We begin with the tale of a defective defective glass. That is not repetition
as in the name Boutros Boutros-Ghali but a full description of the glass. When
we visited J back east we came one day to a winery that offered sparkling wine,
served in a glass with a defect. The idea was that bubbles would form where
the defect was and so rise in an attractive column. E. saw that I liked the
idea and so sent off for a set of four, which she presented as a Father’s Day
gift. Clear thus far?
For one reason and another there hadn’t been a moment to try them out until
yesterday evening when two friends came to dinner. They were celebrating their
wedding anniversary so it was apt that I had chilled some sparkling wine. Out
came the glasses…which failed to do their thing. The defect proved defective.
A long period without rain caused Mimo to expostulate yesterday morning when
she confronted wet stuff falling from sky.
“What do you call this?”
“Rain.”
“I know it’s rain, but why?”
“Because.”
I find enigmatic answers to be useful in my daily round of divine duties; it’s
essentially the principle we used early in parenting. Say less, seem
mysterious. Didn’t work in this instance, Mimo being Mimo.
“And another thing. Why was I not invited to this wedding you were eating last
week?”
You’ll possibly remember the misunderstanding. I said that E. was getting
married and Mimo wondered whether “married” is something you can eat. Clearly
she’s been thinking this over and reached the conclusion that a wedding
involves some kind of feasting. She is, of course, not wrong. We had salad,
pizza, cheesecake, all foods she would enjoy. And I failed to bring any home
for fowl consumption. I thought maybe I should go with the predator theme.

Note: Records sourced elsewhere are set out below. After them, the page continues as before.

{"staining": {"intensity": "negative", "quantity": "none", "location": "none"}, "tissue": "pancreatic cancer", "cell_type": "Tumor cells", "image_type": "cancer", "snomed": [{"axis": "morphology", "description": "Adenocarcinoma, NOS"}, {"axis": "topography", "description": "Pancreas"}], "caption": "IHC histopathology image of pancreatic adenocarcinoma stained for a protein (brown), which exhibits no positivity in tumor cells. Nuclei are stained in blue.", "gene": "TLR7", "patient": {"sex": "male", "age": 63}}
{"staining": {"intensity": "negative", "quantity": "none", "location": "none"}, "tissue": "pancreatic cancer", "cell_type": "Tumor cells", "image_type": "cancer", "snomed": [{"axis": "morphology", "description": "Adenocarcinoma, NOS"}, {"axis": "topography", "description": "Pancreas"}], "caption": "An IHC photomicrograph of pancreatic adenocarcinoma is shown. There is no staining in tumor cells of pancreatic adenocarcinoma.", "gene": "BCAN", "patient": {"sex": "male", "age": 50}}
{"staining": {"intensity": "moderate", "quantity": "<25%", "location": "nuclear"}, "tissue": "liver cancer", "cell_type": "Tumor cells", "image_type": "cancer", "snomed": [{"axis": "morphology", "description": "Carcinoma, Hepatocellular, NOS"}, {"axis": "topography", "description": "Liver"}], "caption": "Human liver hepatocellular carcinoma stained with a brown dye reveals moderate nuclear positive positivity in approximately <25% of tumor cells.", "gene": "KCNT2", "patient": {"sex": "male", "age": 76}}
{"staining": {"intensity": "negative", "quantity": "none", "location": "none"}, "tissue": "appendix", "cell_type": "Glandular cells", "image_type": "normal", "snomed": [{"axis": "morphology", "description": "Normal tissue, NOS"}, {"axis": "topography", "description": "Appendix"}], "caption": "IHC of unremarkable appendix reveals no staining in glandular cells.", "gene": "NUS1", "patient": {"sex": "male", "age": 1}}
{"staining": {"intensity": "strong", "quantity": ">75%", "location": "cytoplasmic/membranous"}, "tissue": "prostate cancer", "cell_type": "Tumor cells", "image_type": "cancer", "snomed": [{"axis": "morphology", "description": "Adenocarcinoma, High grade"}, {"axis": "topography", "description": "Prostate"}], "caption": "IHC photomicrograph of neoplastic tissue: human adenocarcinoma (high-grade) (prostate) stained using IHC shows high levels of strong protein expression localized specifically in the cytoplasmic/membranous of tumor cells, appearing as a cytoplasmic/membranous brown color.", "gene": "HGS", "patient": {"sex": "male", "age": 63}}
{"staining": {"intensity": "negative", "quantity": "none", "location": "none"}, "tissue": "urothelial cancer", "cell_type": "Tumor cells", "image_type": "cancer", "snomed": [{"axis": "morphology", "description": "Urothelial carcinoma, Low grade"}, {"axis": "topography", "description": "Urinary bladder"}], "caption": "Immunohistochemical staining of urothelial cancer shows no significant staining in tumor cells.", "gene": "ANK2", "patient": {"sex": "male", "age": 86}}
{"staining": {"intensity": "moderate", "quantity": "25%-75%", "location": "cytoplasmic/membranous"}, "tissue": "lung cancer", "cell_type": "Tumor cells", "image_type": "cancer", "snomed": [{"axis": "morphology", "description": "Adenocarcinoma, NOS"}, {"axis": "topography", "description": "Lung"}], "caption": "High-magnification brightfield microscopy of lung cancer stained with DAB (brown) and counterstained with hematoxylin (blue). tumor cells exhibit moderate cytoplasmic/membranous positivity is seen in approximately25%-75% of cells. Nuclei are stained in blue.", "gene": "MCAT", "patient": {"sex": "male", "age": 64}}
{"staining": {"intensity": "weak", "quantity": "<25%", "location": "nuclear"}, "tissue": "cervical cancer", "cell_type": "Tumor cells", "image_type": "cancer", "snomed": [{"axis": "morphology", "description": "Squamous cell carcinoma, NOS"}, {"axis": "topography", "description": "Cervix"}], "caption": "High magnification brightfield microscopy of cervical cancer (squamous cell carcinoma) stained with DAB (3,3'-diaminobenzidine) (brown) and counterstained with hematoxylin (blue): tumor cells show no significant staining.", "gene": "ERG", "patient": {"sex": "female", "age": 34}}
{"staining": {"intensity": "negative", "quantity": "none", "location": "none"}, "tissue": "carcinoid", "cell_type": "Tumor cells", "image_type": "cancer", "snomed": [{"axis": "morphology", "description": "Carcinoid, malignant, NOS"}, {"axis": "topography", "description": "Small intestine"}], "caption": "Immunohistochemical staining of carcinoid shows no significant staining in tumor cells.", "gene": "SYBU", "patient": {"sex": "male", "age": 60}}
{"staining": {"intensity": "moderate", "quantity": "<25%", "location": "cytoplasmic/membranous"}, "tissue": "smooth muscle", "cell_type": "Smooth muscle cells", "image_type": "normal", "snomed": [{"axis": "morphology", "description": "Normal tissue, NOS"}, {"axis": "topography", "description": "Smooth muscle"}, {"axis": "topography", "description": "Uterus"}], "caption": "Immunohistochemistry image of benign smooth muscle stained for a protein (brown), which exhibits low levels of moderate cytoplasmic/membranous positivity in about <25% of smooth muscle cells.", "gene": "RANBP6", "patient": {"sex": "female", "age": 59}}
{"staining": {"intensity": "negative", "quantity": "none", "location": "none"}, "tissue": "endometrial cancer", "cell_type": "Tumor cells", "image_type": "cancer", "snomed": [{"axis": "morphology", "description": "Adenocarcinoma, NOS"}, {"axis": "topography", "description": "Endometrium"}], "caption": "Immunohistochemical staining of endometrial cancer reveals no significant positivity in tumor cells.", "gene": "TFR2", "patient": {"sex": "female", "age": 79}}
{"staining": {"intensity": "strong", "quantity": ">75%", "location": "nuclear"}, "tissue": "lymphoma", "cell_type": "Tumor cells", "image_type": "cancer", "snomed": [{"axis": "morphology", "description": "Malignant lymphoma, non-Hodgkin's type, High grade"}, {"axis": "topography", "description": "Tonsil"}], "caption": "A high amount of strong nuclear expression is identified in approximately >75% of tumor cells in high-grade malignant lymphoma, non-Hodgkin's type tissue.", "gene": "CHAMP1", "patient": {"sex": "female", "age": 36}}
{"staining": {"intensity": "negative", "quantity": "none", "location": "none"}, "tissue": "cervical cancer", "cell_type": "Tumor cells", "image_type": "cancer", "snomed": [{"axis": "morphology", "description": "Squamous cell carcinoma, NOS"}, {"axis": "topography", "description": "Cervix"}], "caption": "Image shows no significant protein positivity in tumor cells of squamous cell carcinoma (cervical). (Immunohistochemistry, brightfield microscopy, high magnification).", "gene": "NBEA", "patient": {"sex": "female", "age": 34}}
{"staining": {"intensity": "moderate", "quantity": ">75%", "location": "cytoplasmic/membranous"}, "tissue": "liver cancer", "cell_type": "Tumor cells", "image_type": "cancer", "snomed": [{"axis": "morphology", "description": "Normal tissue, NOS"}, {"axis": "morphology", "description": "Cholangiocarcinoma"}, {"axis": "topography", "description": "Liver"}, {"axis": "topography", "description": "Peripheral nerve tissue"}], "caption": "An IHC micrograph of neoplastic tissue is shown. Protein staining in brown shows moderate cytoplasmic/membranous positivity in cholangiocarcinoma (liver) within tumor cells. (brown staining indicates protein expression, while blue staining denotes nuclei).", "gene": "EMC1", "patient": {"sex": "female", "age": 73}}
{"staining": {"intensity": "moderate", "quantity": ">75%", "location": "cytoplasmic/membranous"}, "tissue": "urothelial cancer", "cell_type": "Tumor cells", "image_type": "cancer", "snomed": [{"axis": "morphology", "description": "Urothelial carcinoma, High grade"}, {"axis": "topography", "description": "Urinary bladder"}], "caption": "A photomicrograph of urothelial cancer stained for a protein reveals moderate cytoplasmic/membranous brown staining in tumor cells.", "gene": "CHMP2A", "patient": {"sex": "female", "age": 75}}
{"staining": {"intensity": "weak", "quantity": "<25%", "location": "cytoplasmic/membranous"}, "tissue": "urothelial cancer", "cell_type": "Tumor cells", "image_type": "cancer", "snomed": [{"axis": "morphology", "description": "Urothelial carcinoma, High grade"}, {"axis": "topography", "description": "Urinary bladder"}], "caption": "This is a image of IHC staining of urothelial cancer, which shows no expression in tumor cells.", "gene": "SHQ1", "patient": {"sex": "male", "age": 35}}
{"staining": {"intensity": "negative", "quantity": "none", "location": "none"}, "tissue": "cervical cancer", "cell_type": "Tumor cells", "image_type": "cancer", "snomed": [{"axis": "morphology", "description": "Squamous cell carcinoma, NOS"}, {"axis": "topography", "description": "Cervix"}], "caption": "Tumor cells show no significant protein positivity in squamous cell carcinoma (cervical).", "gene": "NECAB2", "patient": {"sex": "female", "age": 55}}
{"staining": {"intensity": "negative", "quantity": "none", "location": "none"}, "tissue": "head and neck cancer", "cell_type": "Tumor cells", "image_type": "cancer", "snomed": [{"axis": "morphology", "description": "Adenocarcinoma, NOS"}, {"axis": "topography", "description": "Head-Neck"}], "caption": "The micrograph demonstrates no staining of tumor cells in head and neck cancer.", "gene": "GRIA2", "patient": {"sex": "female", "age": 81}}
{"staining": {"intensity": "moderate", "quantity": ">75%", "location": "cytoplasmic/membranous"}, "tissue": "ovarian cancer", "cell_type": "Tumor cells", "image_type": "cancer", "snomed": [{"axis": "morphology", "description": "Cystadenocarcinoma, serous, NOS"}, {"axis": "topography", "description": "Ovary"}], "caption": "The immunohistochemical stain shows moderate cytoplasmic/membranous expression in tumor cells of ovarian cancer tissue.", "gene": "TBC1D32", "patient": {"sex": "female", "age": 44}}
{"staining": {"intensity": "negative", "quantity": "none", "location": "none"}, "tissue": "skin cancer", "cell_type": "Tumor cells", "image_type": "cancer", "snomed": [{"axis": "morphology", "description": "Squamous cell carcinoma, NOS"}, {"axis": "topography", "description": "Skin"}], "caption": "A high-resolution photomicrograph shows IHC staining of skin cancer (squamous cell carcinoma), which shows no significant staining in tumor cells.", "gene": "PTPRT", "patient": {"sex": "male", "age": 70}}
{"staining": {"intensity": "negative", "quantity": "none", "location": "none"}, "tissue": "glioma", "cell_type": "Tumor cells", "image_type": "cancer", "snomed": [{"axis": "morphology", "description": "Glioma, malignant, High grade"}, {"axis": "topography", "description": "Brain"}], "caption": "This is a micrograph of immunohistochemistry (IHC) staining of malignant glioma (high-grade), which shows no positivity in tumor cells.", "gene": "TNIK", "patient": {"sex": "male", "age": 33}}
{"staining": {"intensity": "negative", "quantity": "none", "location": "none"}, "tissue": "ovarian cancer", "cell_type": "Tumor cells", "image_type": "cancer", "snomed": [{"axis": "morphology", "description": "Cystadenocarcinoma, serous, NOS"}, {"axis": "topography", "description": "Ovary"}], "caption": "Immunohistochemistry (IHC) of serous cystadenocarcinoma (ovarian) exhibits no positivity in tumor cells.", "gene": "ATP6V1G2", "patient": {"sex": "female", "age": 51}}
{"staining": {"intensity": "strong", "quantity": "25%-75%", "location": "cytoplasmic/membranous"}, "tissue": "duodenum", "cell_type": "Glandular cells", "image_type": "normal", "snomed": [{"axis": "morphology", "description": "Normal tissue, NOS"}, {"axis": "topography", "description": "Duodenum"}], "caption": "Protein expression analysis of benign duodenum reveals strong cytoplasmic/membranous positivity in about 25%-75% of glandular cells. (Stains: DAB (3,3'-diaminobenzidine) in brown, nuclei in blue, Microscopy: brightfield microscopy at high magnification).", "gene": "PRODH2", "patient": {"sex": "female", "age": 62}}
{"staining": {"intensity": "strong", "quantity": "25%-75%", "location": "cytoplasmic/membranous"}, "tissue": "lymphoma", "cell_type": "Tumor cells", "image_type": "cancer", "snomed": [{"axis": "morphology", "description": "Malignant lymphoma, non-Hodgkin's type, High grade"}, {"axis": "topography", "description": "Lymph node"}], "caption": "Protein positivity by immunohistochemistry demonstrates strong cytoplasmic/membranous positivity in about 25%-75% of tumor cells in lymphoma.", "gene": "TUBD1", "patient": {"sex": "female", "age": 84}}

“There were hawks overhead. You wouldn’t have been safe.”
“Where was the feast?”
“In a field. Out in the wine country.”
“The country complains?”
“Different spelling. Not w-h-i-n-e. Wine is a drink, made from grapes. We
could make some with the merlot and cabernet ones above your head here.”
“I was wondering what the point of those is. I’ve tried them when they fall;
not good at all.”
“Are you complaining about the taste of wine grapes?”
Till now Mimo has shown very little indication of having a sense of humor, but
she was somehow delighted by the play on words. Possibly this is a sign of
senility? She walked up and down muttering, “Call me the wine whiner.”
This being the week of Yom Kippur, I wished her, a good final sealing.
“Bonkers,” was all she said by way of response, wandering towards the spot
beneath the oak-leafed hydrangea she has chosen for her daily sits.
I think she may have taken up meditation.